[TASK DATA]:
------------------------------

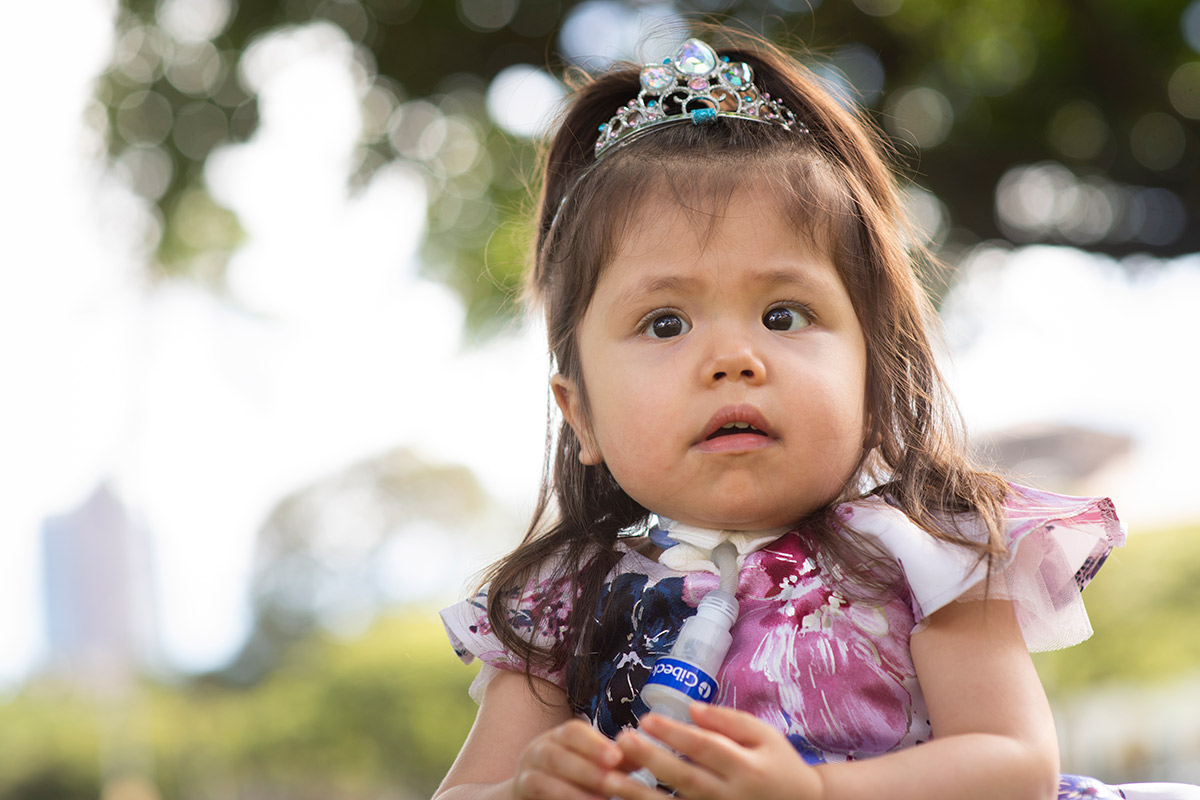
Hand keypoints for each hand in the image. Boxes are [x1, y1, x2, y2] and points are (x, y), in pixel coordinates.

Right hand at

------------------------------

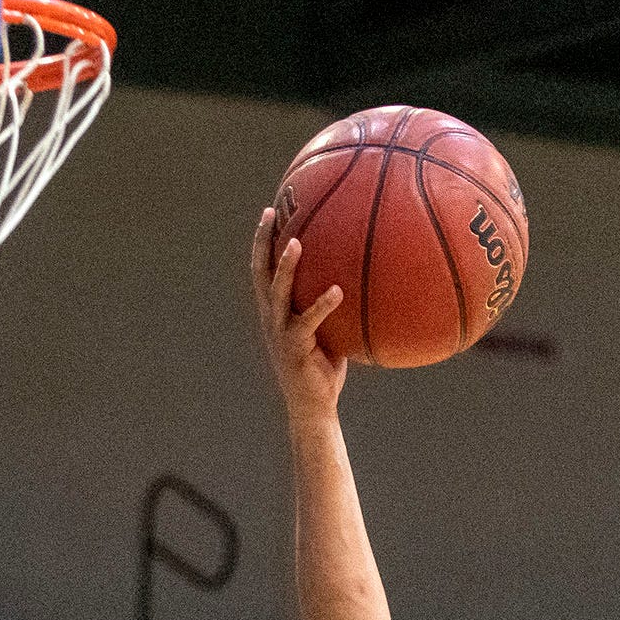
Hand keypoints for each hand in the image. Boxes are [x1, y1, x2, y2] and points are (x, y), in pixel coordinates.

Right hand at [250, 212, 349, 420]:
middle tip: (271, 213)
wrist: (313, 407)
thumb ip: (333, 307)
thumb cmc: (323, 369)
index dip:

------------------------------

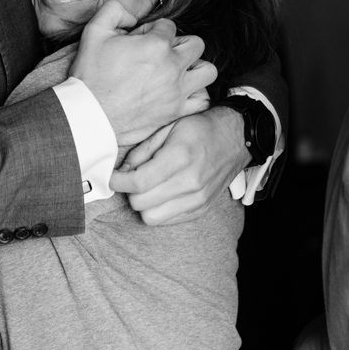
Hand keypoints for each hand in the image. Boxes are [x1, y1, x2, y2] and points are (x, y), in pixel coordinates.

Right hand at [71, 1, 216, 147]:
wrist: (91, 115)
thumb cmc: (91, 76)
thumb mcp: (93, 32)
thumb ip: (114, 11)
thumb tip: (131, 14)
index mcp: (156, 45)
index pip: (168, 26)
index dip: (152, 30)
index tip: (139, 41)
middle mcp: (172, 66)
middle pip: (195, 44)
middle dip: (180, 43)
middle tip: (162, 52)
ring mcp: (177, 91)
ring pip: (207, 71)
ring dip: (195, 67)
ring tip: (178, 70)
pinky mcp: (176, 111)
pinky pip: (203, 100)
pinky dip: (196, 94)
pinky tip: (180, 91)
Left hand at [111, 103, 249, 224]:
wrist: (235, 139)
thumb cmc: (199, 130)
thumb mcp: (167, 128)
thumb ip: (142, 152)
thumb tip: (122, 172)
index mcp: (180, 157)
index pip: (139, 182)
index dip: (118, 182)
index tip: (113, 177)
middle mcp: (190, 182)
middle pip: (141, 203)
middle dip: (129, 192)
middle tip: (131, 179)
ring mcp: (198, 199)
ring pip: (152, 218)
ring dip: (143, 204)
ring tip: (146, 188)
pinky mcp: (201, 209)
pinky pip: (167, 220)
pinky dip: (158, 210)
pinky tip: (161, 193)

------------------------------

[PROBLEM REQUIREMENTS]: Start with the line above that contains "middle pip: (195, 44)" and end with the line that contains "index tip: (113, 177)". Write out those lines exactly, and only those.

[EXERCISE RESPONSE]:
middle pip: (195, 44)
middle dip: (180, 43)
middle tip: (162, 52)
ring mcp: (177, 91)
ring pip: (207, 71)
ring dip: (195, 67)
ring tip: (178, 70)
pinky mcp: (176, 111)
pinky pip: (203, 100)
pinky dip: (196, 94)
pinky tip: (180, 91)
Left hand at [111, 103, 249, 224]:
wrist: (235, 139)
thumb cmc: (199, 130)
thumb mcp: (167, 128)
thumb ip: (142, 152)
thumb tip: (122, 172)
index mcp: (180, 157)
index pip: (139, 182)
index dip: (118, 182)
index tip: (113, 177)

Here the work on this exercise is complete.